Big newspapers get noticed when there are layoffs, the small one simply slip away, never to return
The Sunday Independent, a newspaper that has served SW England since 1808, is being shuttered, and with it 20 jobs will be lost – that is, unless a white knight can be found
It is always a sad thing to hear of another newspaper closing. Like a death in the family. A big newspaper closing is pretty rare, they simply layoff staff until they might as well become a bureau, like what Gannett seems to be doing nationwide. Small papers, on the other, are dying regularly. In my neck of the woods, with newspapers trading hands between one northside owner and another, the small tabloids that served individual communities are going away, to be replaced by bland regional papers that simply don’t have the time to cover the local board meeting, let alone to make sure the Friday football scores are correct.
In the UK, the Sunday Independent, which serves Cornwall, has closed – and with it 20 jobs will be lost. The paper has been around since 1808, but last August the owner died. Accountants are reportedly working to see if they can sell the paper to keep it going, but I am sure that will be difficult. The reality is that rival papers will see this as a good thing in so far as less competition might lead to a small bump in ad pages. No one wants to see a paper die, even rivals, but that’s business, right?
For readers and journalists, as well as others in the business, it is hard to see any upside to a closing. I remember being the publisher of a trade magazine that had to fight for its life when a rival stole away much of the sales staff. I came in and recruited a new one, one that might look at the business with fresh eyes. It worked and soon we dominated the industry. But things got a little too good and at one point I instructed my staff to stop selling against the rival, only for ourselves. I didn’t want the rival to go out of business, and certainly didn’t want to be accused of driving them out.
“This is really shocking and sad news,” Laura Davison, national organizer at the National Union of Journalist, said of the closing. “It appears the 20 staff who are to lose their jobs were told only today, after putting out Sunday’s edition. This adds to the tally of nine UK regional newspapers which have closed newspapers between November 2015 and March 2017 and highlighted in research commissioned by the union for Local News Matters Week. It will be tragic for the readers, especially the sports fans, in the south west to lose their newspaper.”

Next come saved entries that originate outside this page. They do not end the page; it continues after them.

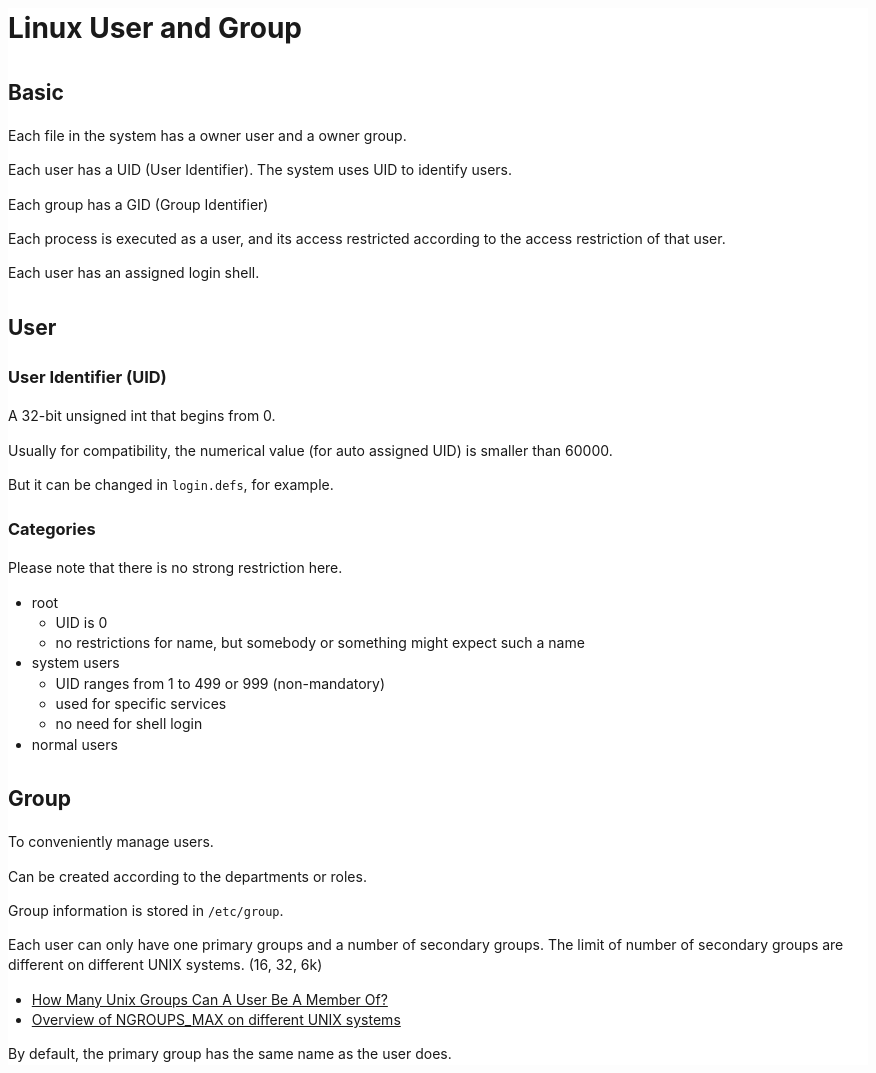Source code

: # Linux User and Group

## Basic

Each file in the system has a owner user and a owner group.

Each user has a UID (User Identifier). The system uses UID to identify users.

Each group has a GID (Group Identifier)

Each process is executed as a user, and its access restricted according to the
access restriction of that user.

Each user has an assigned login shell.

## User

### User Identifier (UID)

A 32-bit unsigned int that begins from 0.

Usually for compatibility, the numerical value (for auto assigned UID) is smaller than 60000.

But it can be changed in `login.defs`, for example.

### Categories

Please note that there is no strong restriction here.

* root
  * UID is 0
  * no restrictions for name, but somebody or something might expect such a name
* system users
  * UID ranges from 1 to 499 or 999 (non-mandatory)
  *	used for specific services
  * no need for shell login
* normal users

## Group

To conveniently manage users.

Can be created according to the departments or roles.

Group information is stored in `/etc/group`.

Each user can only have one primary groups and a number of secondary groups.
The limit of number of secondary groups are different on different UNIX systems. (16, 32, 6k)

* [How Many Unix Groups Can A User Be A Member Of?](https://superuser.com/questions/26599/how-many-unix-groups-can-a-user-be-a-member-of)
* [Overview of NGROUPS_MAX on different UNIX systems](https://www.j3e.de/ngroups.html)

By default, the primary group has the same name as the user does.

The NUJ wants the UK to consider local newspapers community assets, “with new rules to prevent local media outlets from closing overnight, so they can be offered to potential new owners, including local co-operatives.” It’s hard to see that occurring in either the UK or US where conservative governments are loath to see government interfere in the all mighty marketplace. In fact, assuming the new president’s budget gets approved, we may be seeing the end of public broadcasting in the US, and with it the loss of quite a number of local stations that serve rural communities.
Mousehole – Cornwall by Frans Schouwenburg used under Creative Commons Attribution 2.0 Generic
I have told, by someone far away, with the same last name as mine, that I might be Cornish. I’ve never visited Cornwall, though I am sure I will one day. So, of course, I was a little saddened to hear that the Sunday Independent was to be shuttered. But then again I have worked for newspapers owned by Hearst, Copley, MediaNews Group and McGraw-Hill that have all been shuttered by the owners, thankfully long after I had left their employment. I’ve never shuttered a publication myself, at least not without replacing it with something bigger and better. But then again, times have changed, and I am no longer publishing a newspaper or magazine.
It is a sad thing to shutter a publication.
“We have been overwhelmed by the amount of love and affection that exists for our newspaper,” editor John Collings wrote online. “To staff, freelances & contributors: thanks so much for all you have done.”
But maybe things here can be turned around, certainly the editor hasn’t given up:
“And finally: if there’s somebody on a white charger with 5 noughts in his or her back pocket… call Stephen Hobson on 01392 667 000.”